> What you need to do
Where does the word "votre" appear in the data? Copy every line that holds it.

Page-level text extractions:
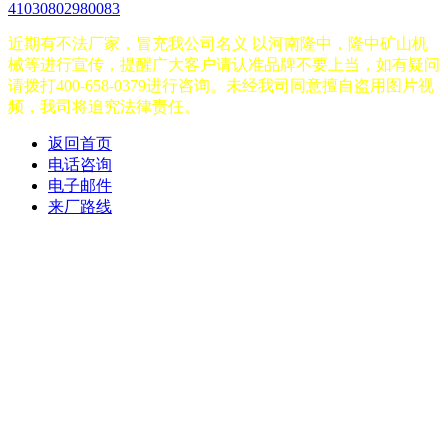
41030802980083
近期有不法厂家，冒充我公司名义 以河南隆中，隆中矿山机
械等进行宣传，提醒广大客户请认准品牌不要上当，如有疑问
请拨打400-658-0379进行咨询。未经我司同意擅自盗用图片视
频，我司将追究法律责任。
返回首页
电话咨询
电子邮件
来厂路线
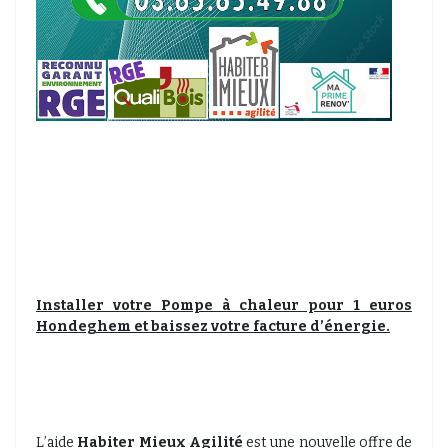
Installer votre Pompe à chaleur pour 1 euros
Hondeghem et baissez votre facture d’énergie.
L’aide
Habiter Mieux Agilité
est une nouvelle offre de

> The answer
Installer votre Pompe à chaleur pour 1 euros
Hondeghem et baissez votre facture d’énergie.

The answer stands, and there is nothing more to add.